Ran out of food for shrimps.. Anyone know if the ada food is any good?


----------



## cintamas (Feb 17, 2009)

My shrimp LOVE the ADA Bee Food!! So do my Ottos, plecos, and ramshorns....Beautiful tank btw!


----------



## trigun808 (May 18, 2008)

Thanks man! Im looking for more shrimp haha, 
i think im picking up the food tomorrow since you've convinced me lol


----------



## Euroamg (Dec 14, 2010)

_Nice tank everything seems to be growing well :icon_smil_


----------



## bsk (Aug 18, 2010)

moanalua pets sells Hikari tropica. my CRS love that stuff!


----------



## justin182 (Aug 19, 2009)

Nice tank!!!! Looks really natural!!!


----------



## trigun808 (May 18, 2008)

Hha thanks alot man, i wonder how this tank will do for about 5 days when im on a trip?
the plants will do fine huh? if no light?


----------



## cintamas (Feb 17, 2009)

Need me to tanksit?? I'm right down the road!
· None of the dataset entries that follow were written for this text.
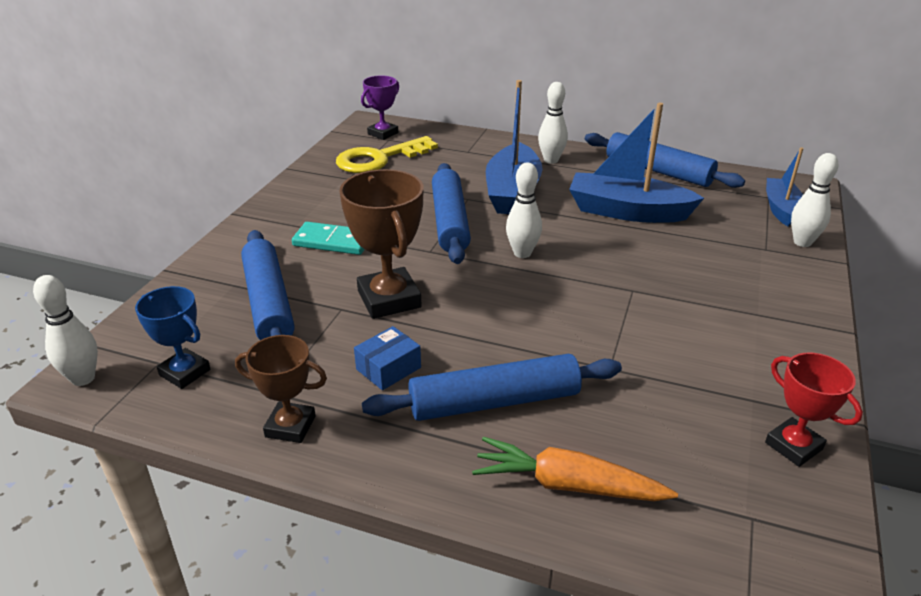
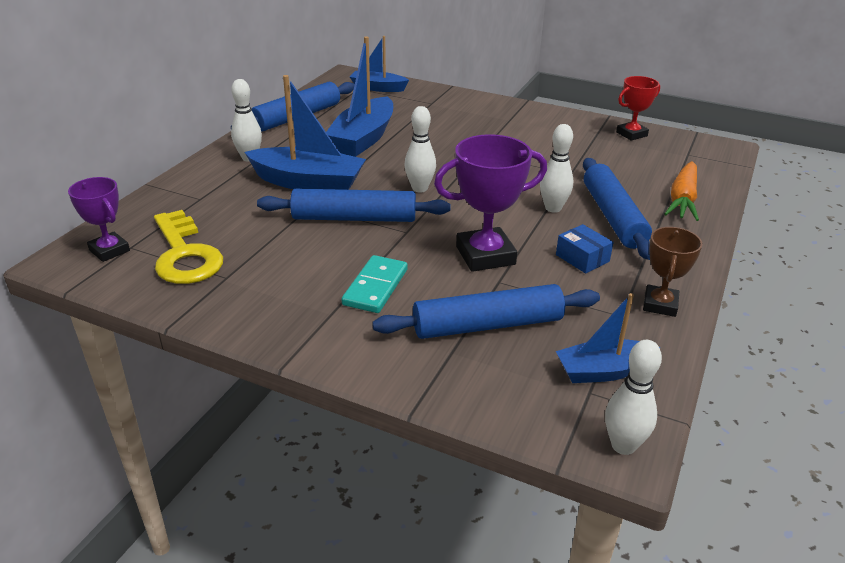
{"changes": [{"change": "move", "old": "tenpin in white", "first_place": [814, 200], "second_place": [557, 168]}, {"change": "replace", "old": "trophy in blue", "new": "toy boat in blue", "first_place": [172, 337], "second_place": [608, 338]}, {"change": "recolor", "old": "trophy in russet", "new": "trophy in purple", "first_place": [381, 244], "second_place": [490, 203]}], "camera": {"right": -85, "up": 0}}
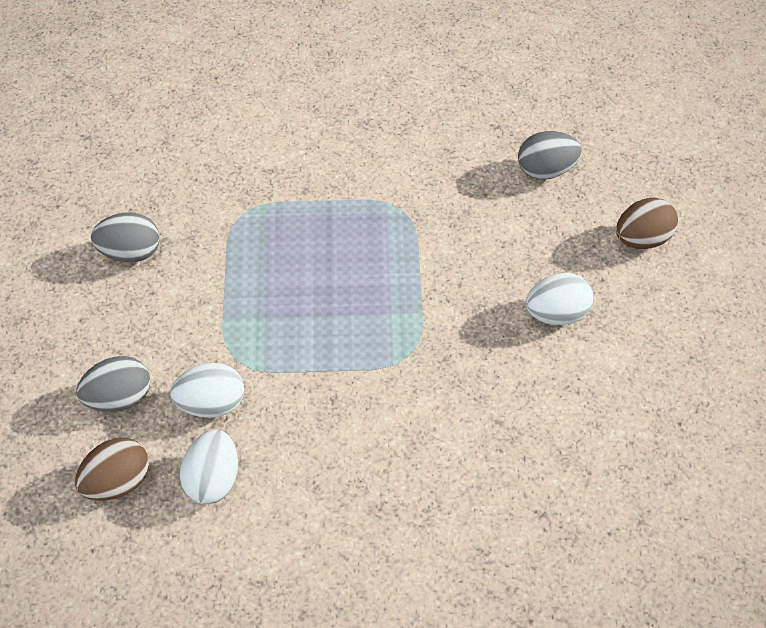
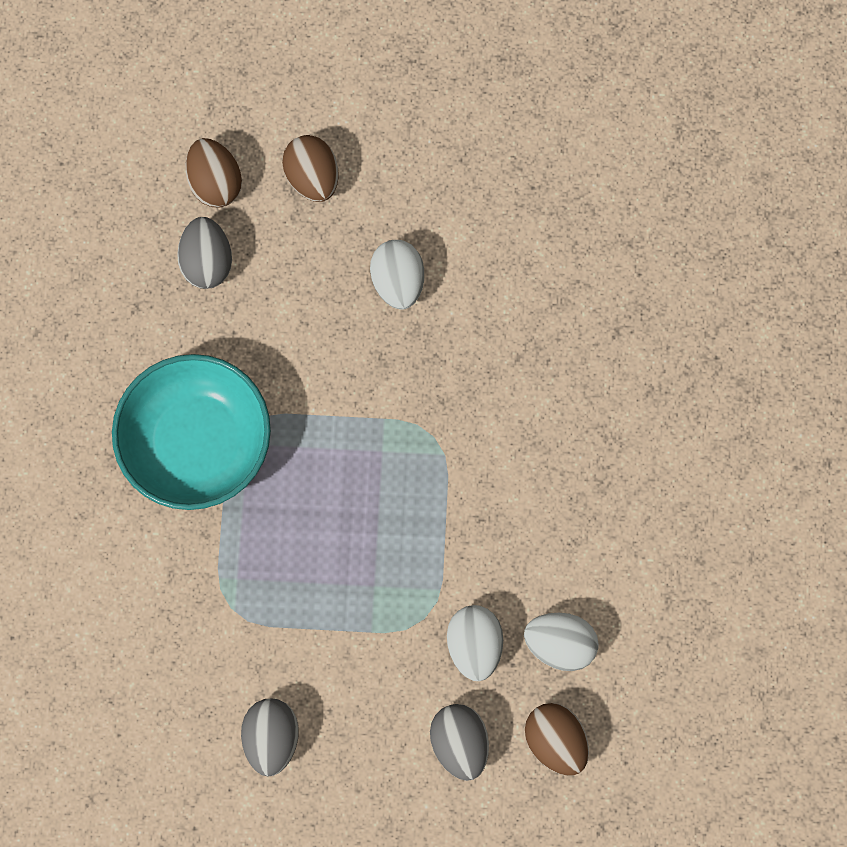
{"changes": [{"change": "insert", "new": "bowl in turquoise", "second_place": [191, 432]}, {"change": "insert", "new": "toy egg in russet", "second_place": [214, 172]}], "camera": {"right": -85, "up": 20}}
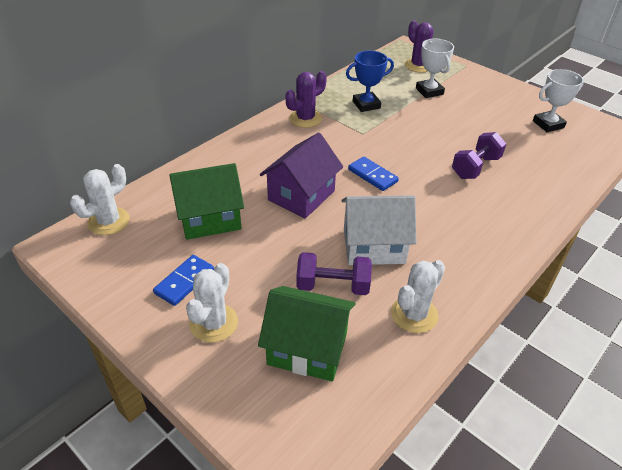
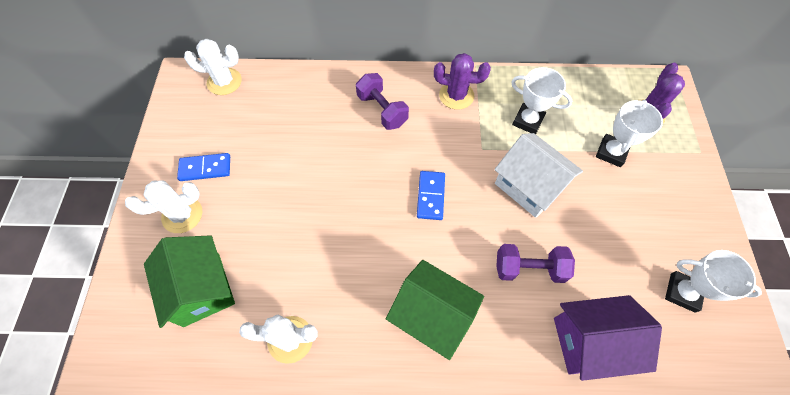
{"changes": [{"change": "move", "old": "toy house in green", "first_place": [206, 201], "second_place": [435, 310]}, {"change": "move", "old": "toy house in purple", "first_place": [301, 175], "second_place": [608, 338]}, {"change": "move", "old": "dumbbell in purple", "first_place": [334, 273], "second_place": [382, 101]}, {"change": "move", "old": "toy house in white", "first_place": [378, 230], "second_place": [538, 175]}, {"change": "recolor", "old": "trophy in blue", "new": "trophy in white", "first_place": [370, 81], "second_place": [542, 100]}], "camera": {"right": 50, "up": 20}}
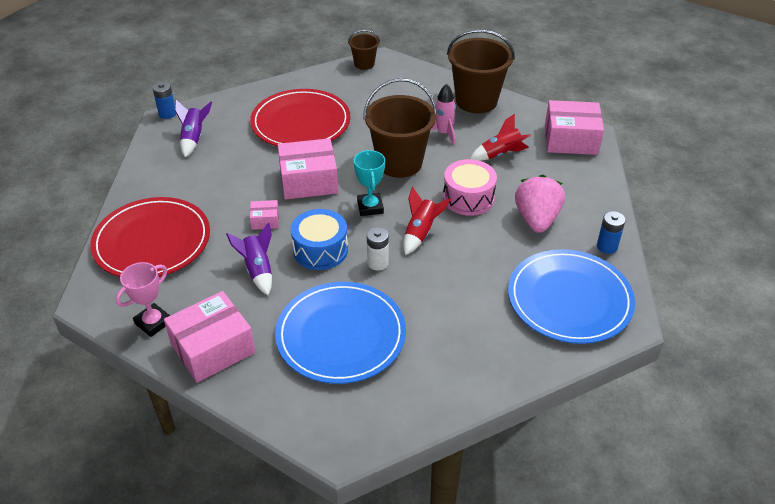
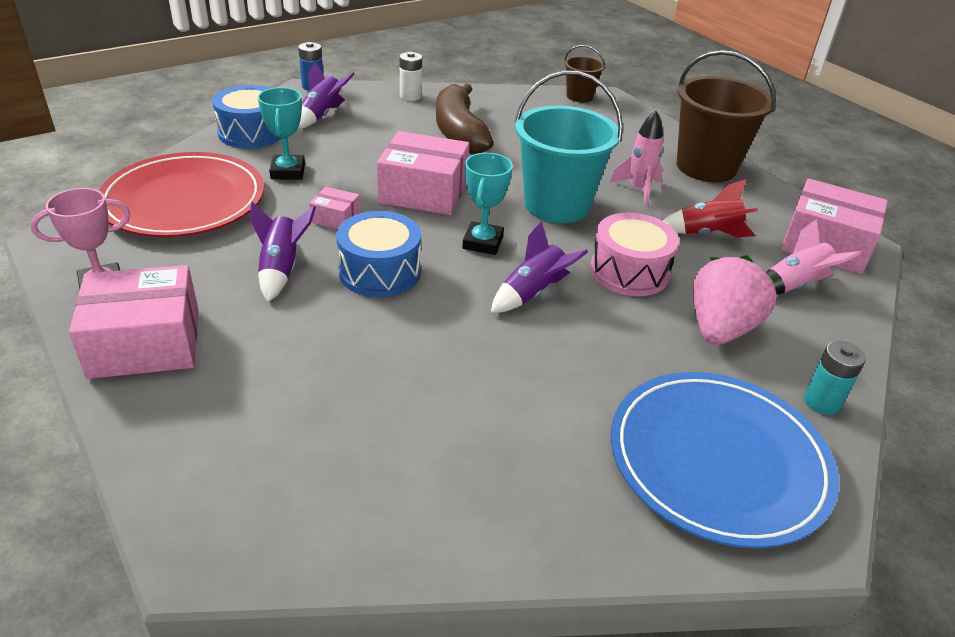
{"changes": [{"change": "delete", "old": "dinner plate in blue", "first_place": [340, 333]}, {"change": "insert", "new": "snare drum in blue", "second_place": [246, 117]}, {"change": "insert", "new": "trophy in turquoise", "second_place": [281, 133]}, {"change": "insert", "new": "spaceship in pink", "second_place": [813, 257]}, {"change": "move", "old": "AA battery in white", "first_place": [378, 248], "second_place": [411, 76]}, {"change": "replace", "old": "dinner plate in red", "new": "banana in russet", "first_place": [300, 117], "second_place": [465, 119]}, {"change": "recolor", "old": "sand bucket in russet", "new": "sand bucket in turquoise", "first_place": [400, 128], "second_place": [569, 146]}, {"change": "recolor", "old": "spaceship in red", "new": "spaceship in purple", "first_place": [427, 221], "second_place": [539, 267]}, {"change": "recolor", "old": "AA battery in blue", "new": "AA battery in turquoise", "first_place": [611, 232], "second_place": [835, 378]}], "camera": {"right": 20, "up": -5}}
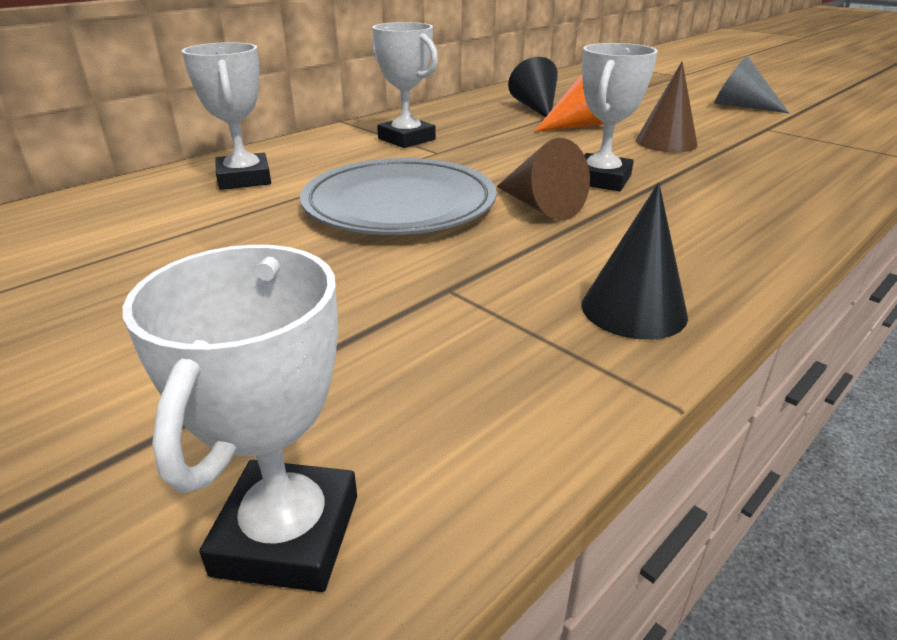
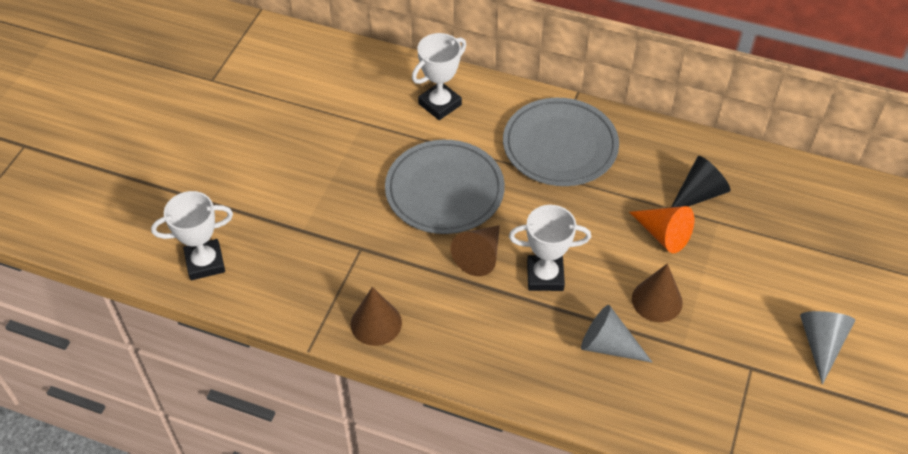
{"changes": [{"change": "insert", "new": "cone in grey", "second_place": [617, 334]}, {"change": "replace", "old": "trophy in white", "new": "dinner plate in grey", "first_place": [405, 85], "second_place": [561, 142]}, {"change": "recolor", "old": "cone in ebony", "new": "cone in russet", "first_place": [634, 261], "second_place": [376, 316]}], "camera": {"right": 65, "up": 20}}
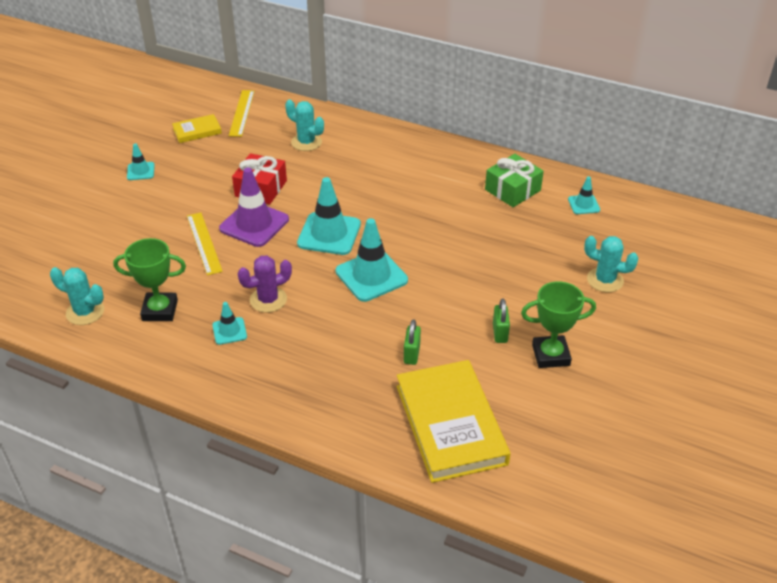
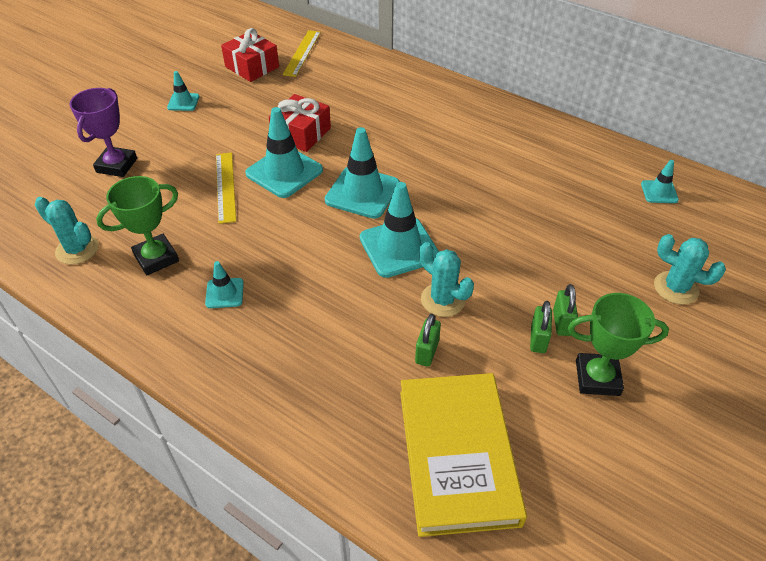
{"changes": [{"change": "delete", "old": "prickly plant in purple", "first_place": [264, 284]}, {"change": "delete", "old": "gift in green", "first_place": [514, 180]}, {"change": "insert", "new": "trophy in purple", "second_place": [103, 132]}, {"change": "insert", "new": "padlock in green", "second_place": [565, 310]}, {"change": "move", "old": "prickly plant in turquoise", "first_place": [304, 125], "second_place": [446, 279]}, {"change": "replace", "old": "hardcover in yellow", "new": "gift in red", "first_place": [197, 128], "second_place": [250, 55]}, {"change": "recolor", "old": "safety cone in purple", "new": "safety cone in turquoise", "first_place": [254, 207], "second_place": [284, 152]}, {"change": "rotate", "old": "trophy in green", "first_place": [149, 279], "second_place": [137, 225], "degrees": -45}], "camera": {"right": 10, "up": 5}}
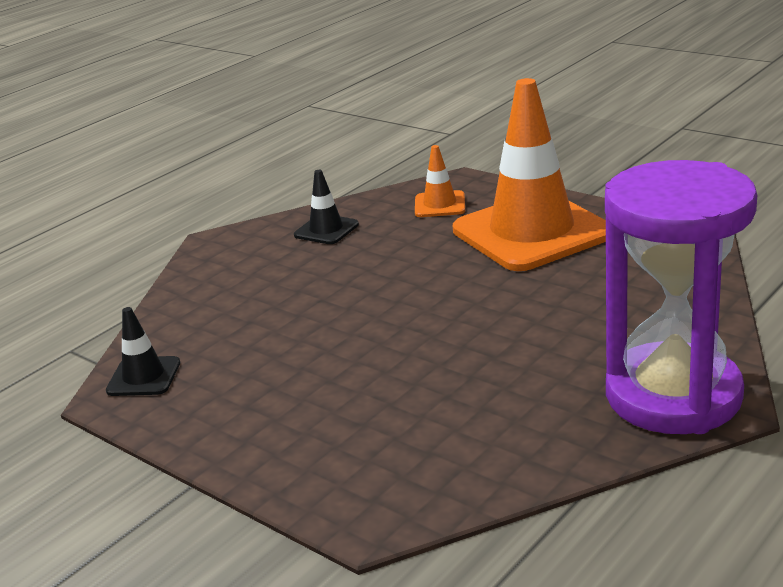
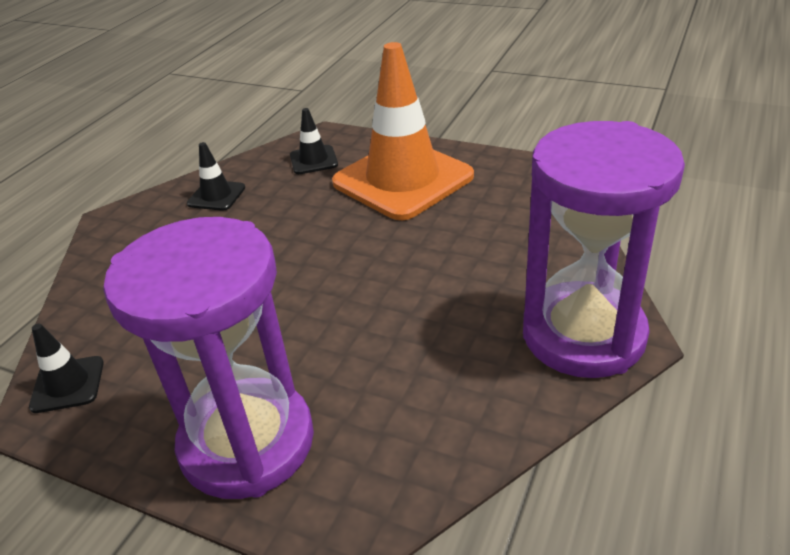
{"changes": [{"change": "insert", "new": "sand timer in purple", "second_place": [208, 358]}, {"change": "recolor", "old": "safety cone in orange-coloured", "new": "safety cone in ebony", "first_place": [440, 181], "second_place": [314, 141]}], "camera": {"right": -15, "up": 10}}
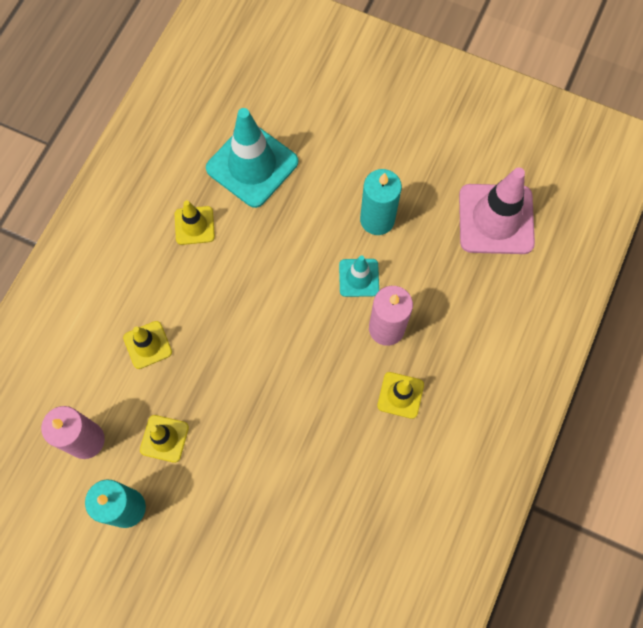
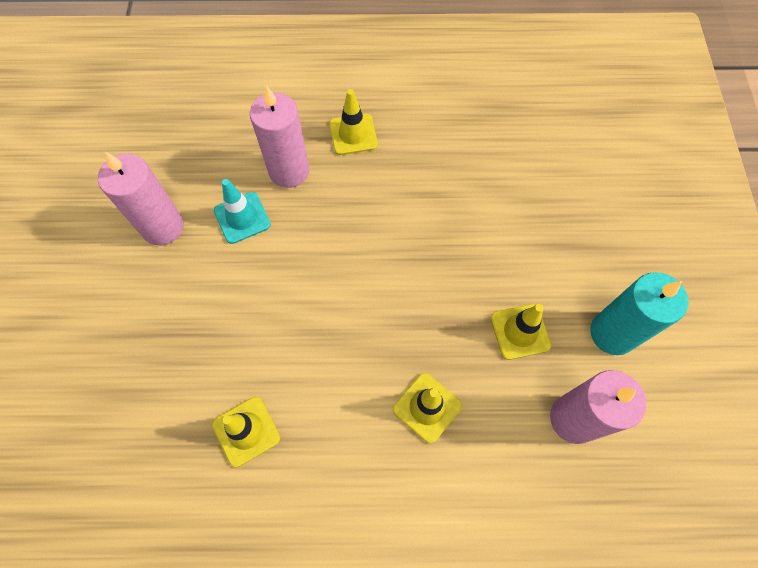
{"changes": [{"change": "delete", "old": "safety cone in turquoise", "first_place": [252, 158]}, {"change": "delete", "old": "safety cone in pink", "first_place": [497, 211]}, {"change": "recolor", "old": "candle in turquoise", "new": "candle in pink", "first_place": [381, 202], "second_place": [141, 198]}], "camera": {"right": -115, "up": -5}}
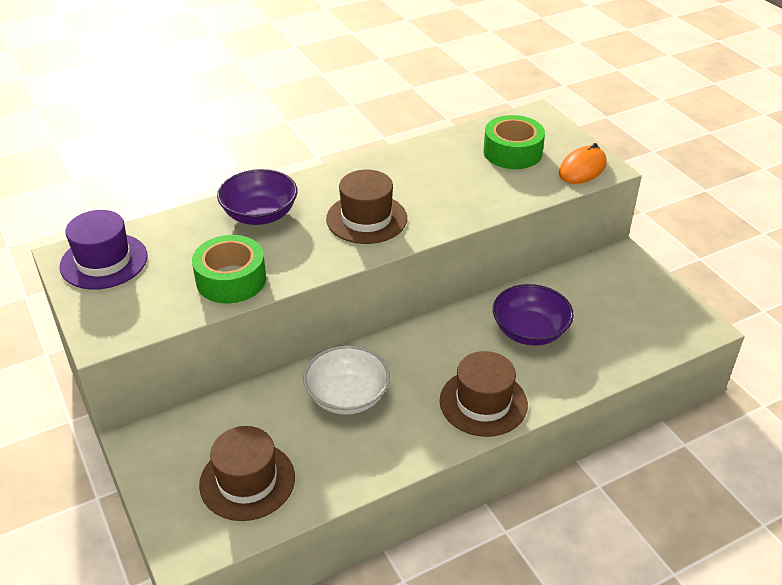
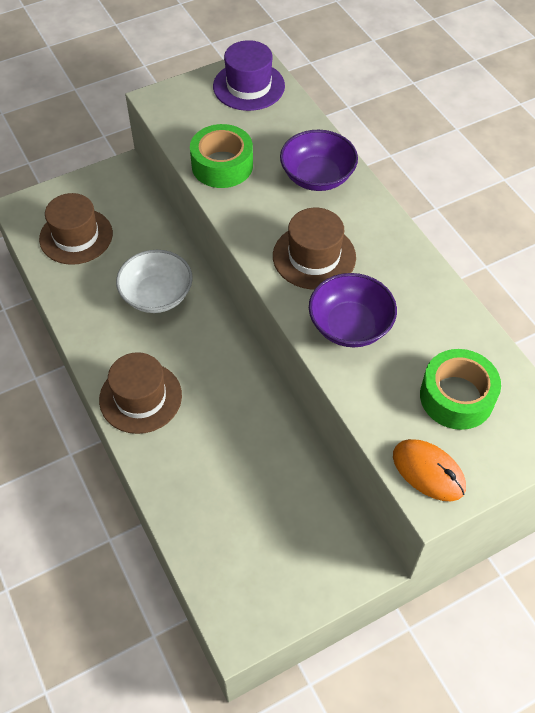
{"changes": [{"change": "move", "old": "bowl in purple", "first_place": [533, 315], "second_place": [353, 310]}], "camera": {"right": 90, "up": 15}}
Lol


----------



## bsmith (Jan 8, 2007)

Are you injecting co2 into the tank? If not I would certainly recommend it. Your algae issues will go away and you could put that Trithuria back into it.


----------



## trigun808 (May 18, 2008)

mmmm should i even if the lights wont be on?
maybe just a little?


----------



## bsmith (Jan 8, 2007)

It's not ideal to run co2 when the lights ate off but if you can create enough surface agitation or can get an air pump running at night you should be okay. Do you not have any tanks with co2 on them?


----------



## trigun808 (May 18, 2008)

oh of course i am lol but the tank is fine now, everything seems to be growing well


----------



## defiant (Dec 1, 2009)

cintamas said:


> Need me to tanksit?? I'm right down the road! Lol


 
was wondering how your tanks are doing cintamas....any new projects?


hey Trigun tank looks awesome i love the way things are filling in. if you ever wnat to get rid of some pelia you can throw them my way hahah.


----------